The end of Augustus Magee’s life at Presidio La Bahía would mark the beginning of the end for Republican forces in their quest to obtain independence and wrest Texas from Spain.
Relishing in their victory at La Bahía, the Republican Army of the North, now under the tutelage of Col. Samuel Kemper, followed in pursuit of Governor Manuel Salcedo and his Royalist army as the retreated north to San Antonio.
On the 29th of March 1813, Col. Kemper and the entire Republican army arrived on the outskirts of San Antonio. As they were marching along Salado Creek, their scouts detected a Royalist ambush in waiting. The result was a short but furious battle in which the Republicans defeated Gov. Salcedo’s troops once again.
The spoils of victory included the capture of more than 1,200 Royalist troops, six cannons, weapons, powder, ammunition, and upwards of 1,000 horses and mules.
A number of Kemper’s men displayed tremendous bravery in battle - most notably, an American, Lt. Col. Ross, who engaged in a gritty and bloody act of hand to hand fighting with the use of his sabre. It should also be noted that Bernardo Gutiérrez de Lara, the de facto leader and organizer from the beginning, surrounded himself with several guards and observed from a post in the rear. If nothing else, he was at least consistent.

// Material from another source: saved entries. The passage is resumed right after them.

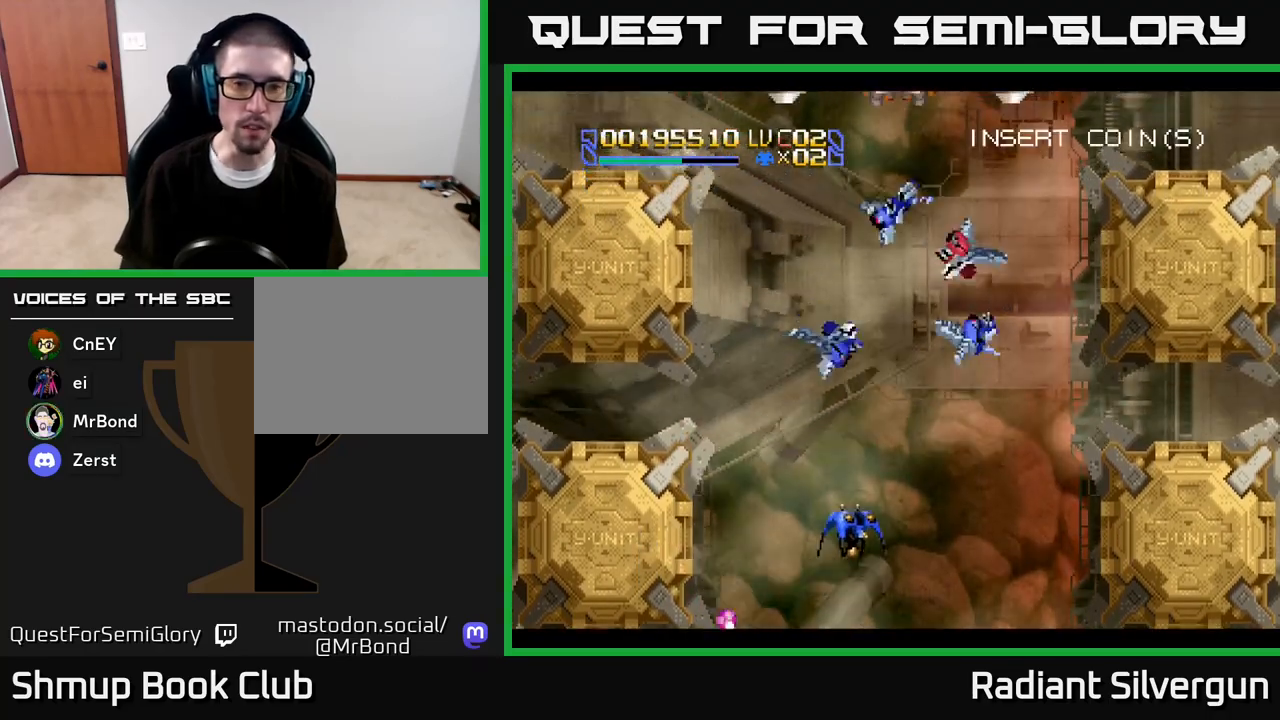
{"buttons": ["DPAD_UP", "DPAD_RIGHT"], "left_stick": "center", "right_stick": "center", "events": [[83, "DPAD_RIGHT", "up"], [117, "DPAD_LEFT", "down"], [417, "DPAD_LEFT", "up"], [450, "DPAD_RIGHT", "down"]]}
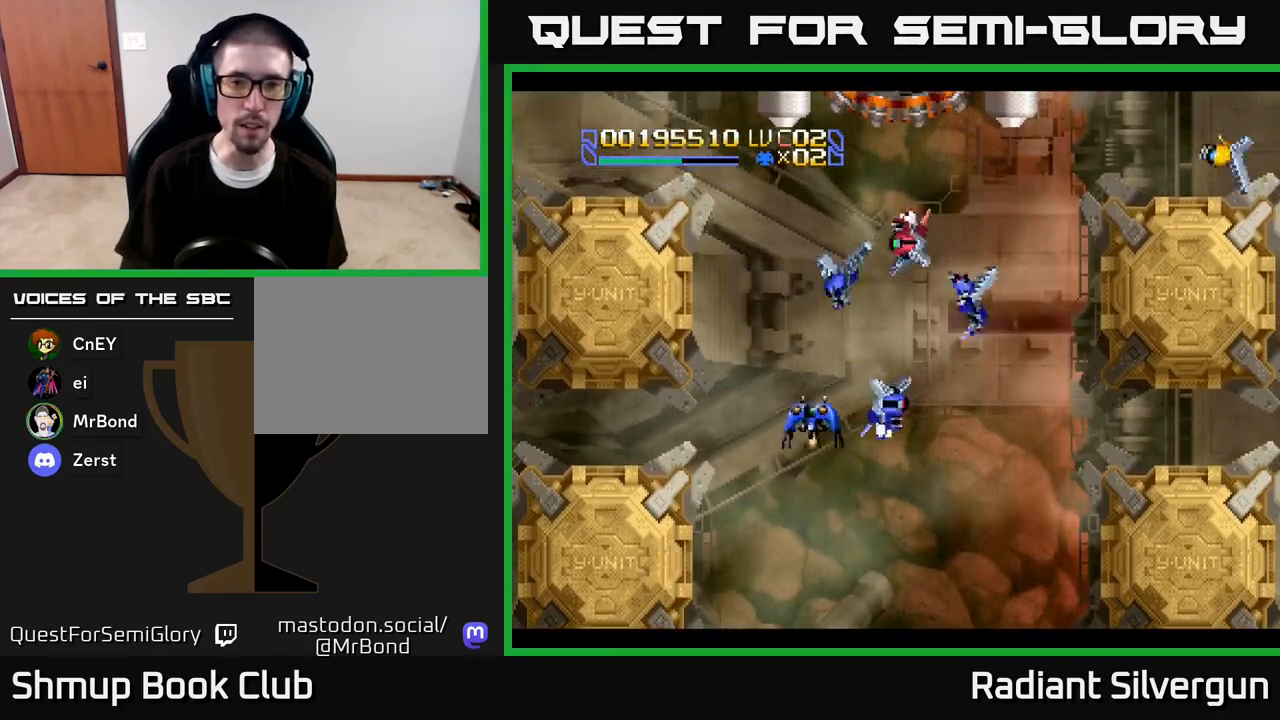
{"buttons": [], "left_stick": "center", "right_stick": "center", "events": [[167, "DPAD_UP", "up"], [267, "A", "down"], [317, "A", "up"], [317, "DPAD_UP", "down"], [333, "DPAD_RIGHT", "up"], [350, "DPAD_UP", "up"]]}
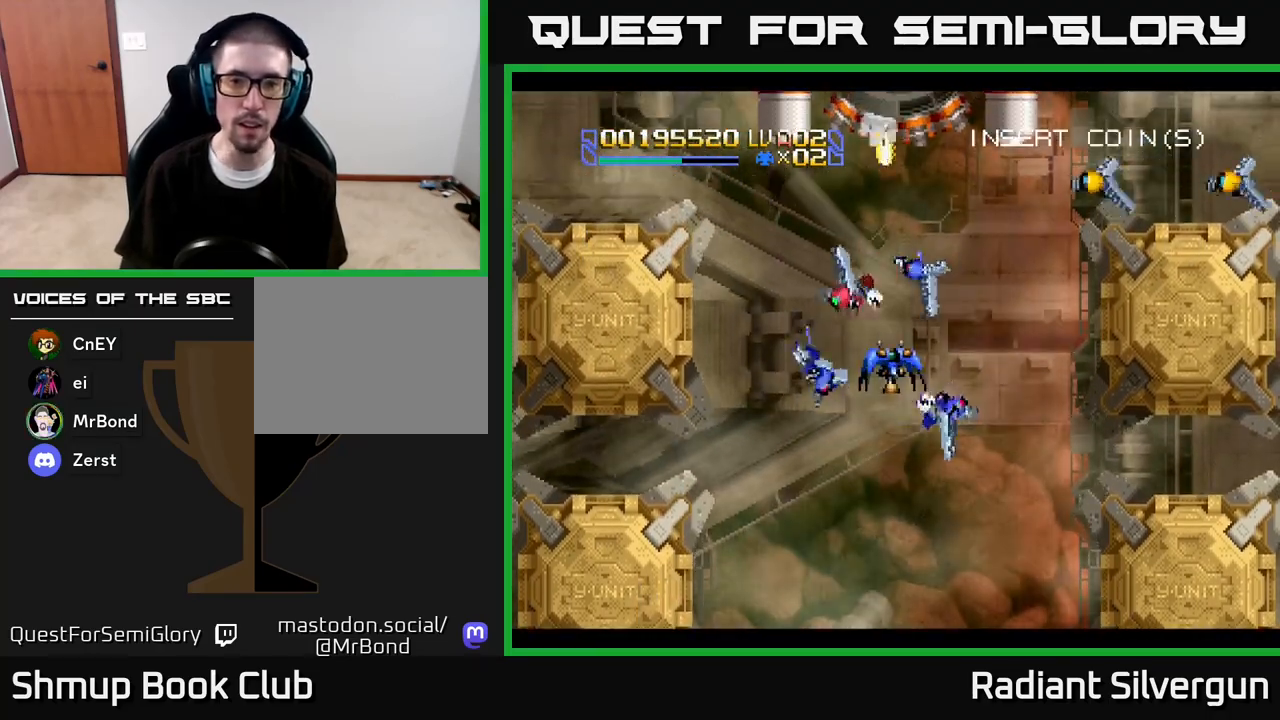
{"buttons": ["DPAD_UP"], "left_stick": "center", "right_stick": "center", "events": [[117, "DPAD_DOWN", "down"], [200, "DPAD_RIGHT", "down"], [233, "DPAD_DOWN", "up"], [267, "DPAD_RIGHT", "up"], [500, "DPAD_UP", "down"]]}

More important than material spoils of war, however, was what happened next. The following day, Col. Kemper approached Gov. Salcedo to negotiate terms of surrender. Naturally, Salcedo had a long list of terms he wanted met before he would consider surrendering. But after much talk and no progress, Salcedo eventually accepted the terms of an unconditional surrender for the sake of the city and its inhabitants.

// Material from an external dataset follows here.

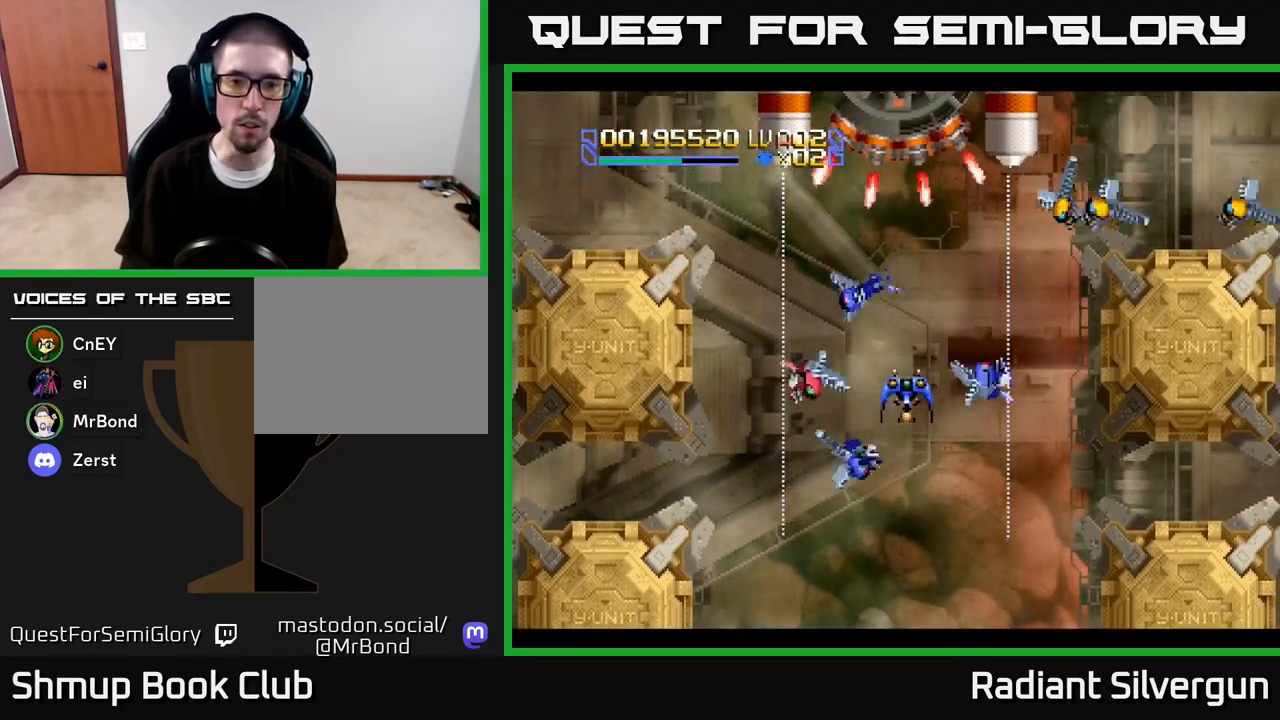
{"buttons": [], "left_stick": "center", "right_stick": "center", "events": [[67, "DPAD_UP", "up"], [100, "Y", "down"], [167, "Y", "up"], [267, "DPAD_DOWN", "down"], [350, "DPAD_DOWN", "up"]]}
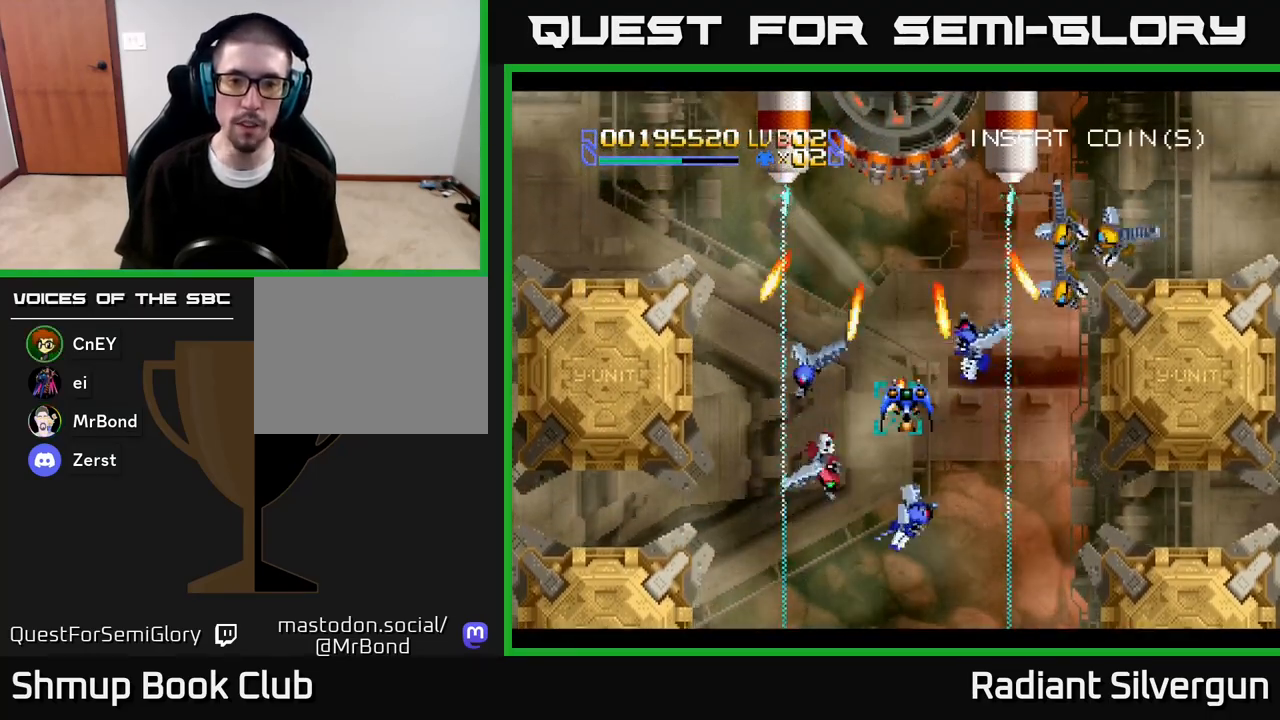
{"buttons": [], "left_stick": "center", "right_stick": "center", "events": [[167, "DPAD_DOWN", "down"], [233, "DPAD_DOWN", "up"]]}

Upon surrender, Gov. Salcedo, along with his officers, was taken prisoner and given assurances by Kemper and the Americans that their lives would be spared and that they would be paroled to Matagorda in order to board a vessel home. Bernardo Gutiérrez de Lara, however, had other ideas. Gutiérrez helped persuade the Americans to send the prisoners to La Bahía, where they could be more safely guarded while awaiting passage on a ship. Having been assured by Gutiérrez and others, Kemper and the Americans agreed.
On April 3, 1813, Gov. Salcedo and 12 Royalist officers were marched out of San Antonio en route to La Bahía. In charge were Antonio Delgado, Pedro Prado and Francisco Ruiz, all former members of the Royalist forces. Just a few miles out of town, the prisoners were halted. They were dismounted, denuded, and their possessions stolen. Their guards executed them one by one, cutting their throats, and in some instances beheading them.
Gov. Salcedo suffered the most. Before being killed, he endured the agony of having his tongue cut out of his mouth. None of the prisoners were allowed last words or the opportunity for last rites. Their bloodied and headless corpses were left unburied and abandoned to rot.
When the executioners returned with word of their deed, many of the Republicans were pleased and ecstatic. For most of the Americans, however, this was repulsive and they reacted by returning to the site and burying the slain Spaniards. Unable to accept what had happened, Col. Kemper, along with a number of other Americans, decided to take leave and returned home.
For the remaining Republicans, the day seemed a fine one. It was a day of victory and celebration. The capital belonged to the Republicans and Texas would forever be free of the control of the mighty Spanish empire. However, this elation would soon pass.